Mitigation banking is relatively new, and federal mitigation banking policies continue to
evolve.
It was first endorsed by the Bush Administration. The Clinton Administration subsequently
endorsed the concept in 1993, and the Corps and EPA issued detailed direction to field staff
concurrently. Five federal agencies published final guidance in the Federal Register in
November
1995 providing a framework to support a functioning banking system. In addition, many states have
initiated or are considering banking programs.
Banking can occur only after three steps are taken in the federal process for protecting wetlands.
First, wetland development must be avoided if possible; second, when this it is unavoidable,
impacts must be minimized; and third, impacts that can not be minimized to an acceptable level must
be mitigated. Mitigation banking is an option only when mitigation on-site is not possible. Bank
sponsors create wetland "credits" at a bank site that can be acquired by those who fall within the
purview of these two programs and are required to offset wetland losses, or "debits," at other sites.

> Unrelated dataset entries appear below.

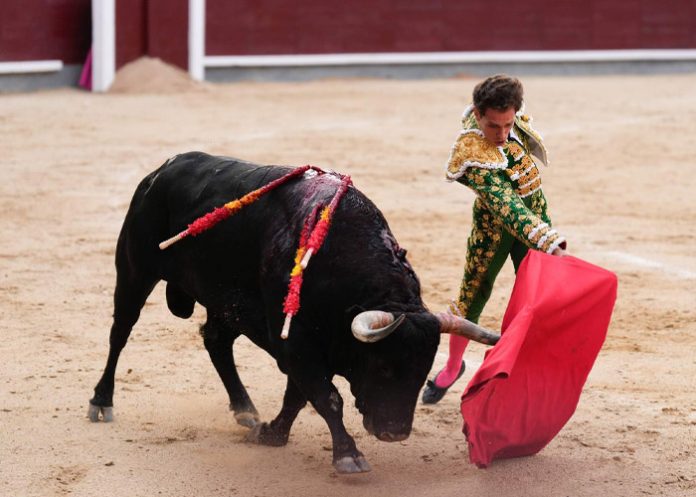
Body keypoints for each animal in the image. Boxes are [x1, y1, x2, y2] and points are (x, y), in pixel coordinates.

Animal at [88, 151, 500, 472]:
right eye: (383, 366)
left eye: (423, 371)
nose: (395, 432)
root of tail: (161, 171)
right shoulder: (294, 343)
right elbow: (326, 397)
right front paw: (347, 455)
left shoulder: (304, 347)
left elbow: (299, 396)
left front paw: (272, 432)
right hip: (134, 271)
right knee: (120, 333)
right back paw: (101, 401)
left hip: (225, 303)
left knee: (216, 342)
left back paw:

Congressional interest is building because mitigation banking appears to be a promising
approach for offsetting wetland degradation and implementing an overall policy goal of "no net
loss." While the recent growth in the number of mitigation banks suggests expanded interest and
support for this approach, several years or more may elapse before success (or failure) at individual
sites can be determined.
This time lapse is one reason why mitigation banking is controversial. Supporters claim that
mitigation banking, when compared with mitigation on-site, provides better-organized planning, an
improved regulatory climate, greater commitment to long-term wetland protection, and more
consolidation of habitat. Opponents are concerned that banking is a loophole and endorses
additional wetland destruction, that some types of wetlands are difficult to create or restore as
thriving ecosystems, and that wetland losses are sometimes allowed before the bank is fully
functional. More generally, supporters view policy flexibility as critical to success, especially for
commercial banks, while critics worry that flexibility will lead to unacceptable losses of wetland
functions and values. Congress is hearing about these benefits and concerns as it considers how
mitigation banking might be incorporated into future wetland protection laws and programs.